Task list:
1 – Decide whether each statement below agrees with the summary of the semantic boundary detection paper, answering yes or no and quoting the words of the summary that settle it. (a) The model is trained with only image-level class labels as supervision. (b) On the SBD dataset, the method clearly outperforms methods that use stronger supervision. (c) The work is presented as a major departure from existing classification networks.
2 – Write a continuation of the summary of the semantic boundary detection paper, starting after its last sentence.

Text segment:
+---+

CVAIDec 15, 2022

Learning to Detect Semantic Boundaries with Image-level Class Labels

arXiv:2212.07579v13 citationsh-index: 33
Originality Incremental advance
AI Analysis

This work addresses the problem of reducing annotation costs for semantic boundary detection in computer vision, though it is incremental as it builds on existing classification networks and MIL strategies.

The paper tackles semantic boundary detection using only image-level class labels for supervision, formulating it as a multiple instance learning problem and training a model that generates pseudo labels, achieving competitive performance on the SBD dataset compared to methods with stronger supervision.

+---+

[Scene geometry reasoning data]

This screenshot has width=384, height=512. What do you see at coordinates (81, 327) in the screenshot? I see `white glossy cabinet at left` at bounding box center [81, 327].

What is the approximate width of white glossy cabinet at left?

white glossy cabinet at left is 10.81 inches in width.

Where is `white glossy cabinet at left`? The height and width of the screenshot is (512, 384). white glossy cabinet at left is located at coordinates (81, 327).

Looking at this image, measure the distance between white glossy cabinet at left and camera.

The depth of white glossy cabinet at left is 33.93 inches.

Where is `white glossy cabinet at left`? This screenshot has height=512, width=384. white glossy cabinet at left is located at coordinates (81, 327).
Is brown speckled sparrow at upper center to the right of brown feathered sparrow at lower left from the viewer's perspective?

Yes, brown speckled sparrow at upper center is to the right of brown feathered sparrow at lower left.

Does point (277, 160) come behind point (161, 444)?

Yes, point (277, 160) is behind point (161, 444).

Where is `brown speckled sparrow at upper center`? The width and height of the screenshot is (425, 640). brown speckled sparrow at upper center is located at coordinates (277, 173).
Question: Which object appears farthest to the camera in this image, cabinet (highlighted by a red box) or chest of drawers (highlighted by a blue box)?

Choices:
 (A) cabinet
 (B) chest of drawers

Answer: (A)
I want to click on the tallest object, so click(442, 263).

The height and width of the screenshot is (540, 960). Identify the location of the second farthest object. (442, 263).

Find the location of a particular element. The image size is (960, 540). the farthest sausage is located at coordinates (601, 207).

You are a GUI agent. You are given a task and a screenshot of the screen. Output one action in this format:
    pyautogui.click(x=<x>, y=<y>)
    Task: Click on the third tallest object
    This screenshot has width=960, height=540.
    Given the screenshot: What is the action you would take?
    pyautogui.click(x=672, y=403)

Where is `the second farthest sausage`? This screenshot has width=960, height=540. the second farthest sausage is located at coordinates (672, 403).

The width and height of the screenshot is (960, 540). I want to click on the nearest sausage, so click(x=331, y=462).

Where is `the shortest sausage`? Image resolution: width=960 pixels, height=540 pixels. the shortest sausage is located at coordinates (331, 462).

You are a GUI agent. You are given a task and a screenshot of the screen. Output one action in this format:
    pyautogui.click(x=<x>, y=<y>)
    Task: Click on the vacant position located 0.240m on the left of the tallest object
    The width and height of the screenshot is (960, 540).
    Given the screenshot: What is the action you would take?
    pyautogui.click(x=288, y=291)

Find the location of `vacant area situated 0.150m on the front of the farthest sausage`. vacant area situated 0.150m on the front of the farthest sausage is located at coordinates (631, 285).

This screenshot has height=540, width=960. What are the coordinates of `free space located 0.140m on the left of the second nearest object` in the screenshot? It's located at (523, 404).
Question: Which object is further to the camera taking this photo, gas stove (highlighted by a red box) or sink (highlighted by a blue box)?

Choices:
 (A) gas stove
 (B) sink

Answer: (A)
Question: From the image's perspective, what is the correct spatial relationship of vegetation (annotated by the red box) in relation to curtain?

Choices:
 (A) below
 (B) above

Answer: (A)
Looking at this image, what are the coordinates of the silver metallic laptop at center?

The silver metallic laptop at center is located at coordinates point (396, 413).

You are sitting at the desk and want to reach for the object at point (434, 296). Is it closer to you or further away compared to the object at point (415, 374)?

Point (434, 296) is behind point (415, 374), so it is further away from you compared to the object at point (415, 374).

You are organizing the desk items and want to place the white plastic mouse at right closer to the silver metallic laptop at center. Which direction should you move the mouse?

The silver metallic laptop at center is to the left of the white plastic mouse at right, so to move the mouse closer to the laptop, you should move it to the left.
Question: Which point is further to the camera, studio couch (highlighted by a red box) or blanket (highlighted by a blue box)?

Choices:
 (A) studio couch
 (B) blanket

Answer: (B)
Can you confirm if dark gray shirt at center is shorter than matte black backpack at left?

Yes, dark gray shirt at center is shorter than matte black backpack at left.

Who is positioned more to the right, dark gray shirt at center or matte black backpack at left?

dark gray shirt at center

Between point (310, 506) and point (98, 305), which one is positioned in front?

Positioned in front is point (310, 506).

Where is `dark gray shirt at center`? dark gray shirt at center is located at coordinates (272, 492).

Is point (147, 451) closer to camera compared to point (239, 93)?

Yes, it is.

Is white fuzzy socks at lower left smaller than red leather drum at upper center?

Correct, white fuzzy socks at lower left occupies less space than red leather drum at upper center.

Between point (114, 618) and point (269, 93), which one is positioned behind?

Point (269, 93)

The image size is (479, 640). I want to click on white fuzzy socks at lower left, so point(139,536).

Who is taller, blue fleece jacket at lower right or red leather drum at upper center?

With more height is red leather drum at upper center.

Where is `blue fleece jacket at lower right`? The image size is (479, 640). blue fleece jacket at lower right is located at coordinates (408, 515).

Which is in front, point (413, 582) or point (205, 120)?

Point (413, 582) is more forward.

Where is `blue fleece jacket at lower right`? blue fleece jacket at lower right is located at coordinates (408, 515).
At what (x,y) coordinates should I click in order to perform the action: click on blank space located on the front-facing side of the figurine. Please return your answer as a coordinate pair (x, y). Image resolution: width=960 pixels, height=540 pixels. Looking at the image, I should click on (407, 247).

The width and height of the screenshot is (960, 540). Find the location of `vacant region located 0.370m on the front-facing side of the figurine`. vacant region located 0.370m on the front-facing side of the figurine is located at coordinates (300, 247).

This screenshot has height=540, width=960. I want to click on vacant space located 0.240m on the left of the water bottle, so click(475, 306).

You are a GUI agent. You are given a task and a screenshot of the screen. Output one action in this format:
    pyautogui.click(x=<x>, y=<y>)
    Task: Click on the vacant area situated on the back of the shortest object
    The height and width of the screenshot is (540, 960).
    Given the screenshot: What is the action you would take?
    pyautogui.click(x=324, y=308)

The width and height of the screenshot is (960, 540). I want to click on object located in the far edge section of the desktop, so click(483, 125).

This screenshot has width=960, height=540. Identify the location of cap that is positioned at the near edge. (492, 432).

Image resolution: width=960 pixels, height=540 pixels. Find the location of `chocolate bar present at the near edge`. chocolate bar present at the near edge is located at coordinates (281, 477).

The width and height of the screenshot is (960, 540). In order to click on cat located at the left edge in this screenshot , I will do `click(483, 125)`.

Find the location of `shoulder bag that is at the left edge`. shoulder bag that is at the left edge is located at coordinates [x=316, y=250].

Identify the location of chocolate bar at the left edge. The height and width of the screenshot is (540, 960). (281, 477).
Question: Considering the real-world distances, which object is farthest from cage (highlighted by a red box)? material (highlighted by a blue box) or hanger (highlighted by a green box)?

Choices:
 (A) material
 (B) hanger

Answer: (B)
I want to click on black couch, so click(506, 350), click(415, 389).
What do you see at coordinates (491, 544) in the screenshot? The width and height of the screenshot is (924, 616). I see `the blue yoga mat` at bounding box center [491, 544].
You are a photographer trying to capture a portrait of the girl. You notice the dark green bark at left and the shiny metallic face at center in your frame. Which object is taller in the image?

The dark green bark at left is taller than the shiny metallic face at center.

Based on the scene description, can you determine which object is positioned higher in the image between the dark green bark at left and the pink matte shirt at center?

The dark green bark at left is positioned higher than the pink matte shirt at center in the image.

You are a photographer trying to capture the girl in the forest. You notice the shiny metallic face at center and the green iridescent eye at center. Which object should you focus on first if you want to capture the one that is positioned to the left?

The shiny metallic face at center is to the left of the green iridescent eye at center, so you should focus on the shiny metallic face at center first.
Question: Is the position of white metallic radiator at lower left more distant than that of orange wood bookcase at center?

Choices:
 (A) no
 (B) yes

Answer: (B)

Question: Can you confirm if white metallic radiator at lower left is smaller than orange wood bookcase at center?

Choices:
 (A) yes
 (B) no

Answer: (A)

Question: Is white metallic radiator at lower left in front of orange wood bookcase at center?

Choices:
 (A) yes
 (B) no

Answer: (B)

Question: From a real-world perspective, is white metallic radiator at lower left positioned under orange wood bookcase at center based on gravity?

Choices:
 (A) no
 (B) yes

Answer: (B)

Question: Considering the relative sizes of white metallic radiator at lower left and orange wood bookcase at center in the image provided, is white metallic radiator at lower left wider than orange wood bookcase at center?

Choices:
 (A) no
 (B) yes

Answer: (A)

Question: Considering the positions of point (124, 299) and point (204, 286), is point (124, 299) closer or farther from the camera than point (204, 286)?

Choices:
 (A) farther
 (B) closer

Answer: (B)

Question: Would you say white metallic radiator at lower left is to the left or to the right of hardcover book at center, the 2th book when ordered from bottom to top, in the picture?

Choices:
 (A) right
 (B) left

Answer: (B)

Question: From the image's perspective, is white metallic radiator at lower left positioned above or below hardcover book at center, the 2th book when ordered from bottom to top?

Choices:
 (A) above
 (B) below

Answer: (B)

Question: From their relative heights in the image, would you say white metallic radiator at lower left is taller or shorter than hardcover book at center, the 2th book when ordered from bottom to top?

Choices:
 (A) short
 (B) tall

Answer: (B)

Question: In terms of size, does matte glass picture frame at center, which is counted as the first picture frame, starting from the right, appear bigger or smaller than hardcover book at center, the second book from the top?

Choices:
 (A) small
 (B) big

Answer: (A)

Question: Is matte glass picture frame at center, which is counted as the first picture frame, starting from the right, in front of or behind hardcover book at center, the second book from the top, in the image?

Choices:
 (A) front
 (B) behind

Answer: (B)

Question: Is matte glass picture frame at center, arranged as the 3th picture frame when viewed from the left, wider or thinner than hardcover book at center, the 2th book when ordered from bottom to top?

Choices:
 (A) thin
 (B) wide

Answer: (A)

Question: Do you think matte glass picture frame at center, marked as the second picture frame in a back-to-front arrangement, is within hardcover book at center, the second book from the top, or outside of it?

+---+

Your responses:
1 –
(a) Yes: "using only image-level class labels for supervision"
(b) No: "achieving competitive performance on the SBD dataset compared to methods with stronger supervision"
(c) No: "it is incremental as it builds on existing classification networks and MIL strategies"

2 –
This paper presents the first attempt to learn semantic boundary detection using image-level class labels as supervision. Our method starts by estimating coarse areas of object classes through attentions drawn by an image classification network. Since boundaries will locate somewhere between such areas of different classes, our task is formulated as a multiple instance learning (MIL) problem, where pixels on a line segment connecting areas of two different classes are regarded as a bag of boundary candidates. Moreover, we design a new neural network architecture that can learn to estimate semantic boundaries reliably even with uncertain supervision given by the MIL strategy. Our network is used to generate pseudo semantic boundary labels of training images, which are in turn used to train fully supervised models. The final model trained with our pseudo labels achieves an outstanding performance on the SBD dataset, where it is as competitive as some of previous arts trained with stronger supervision.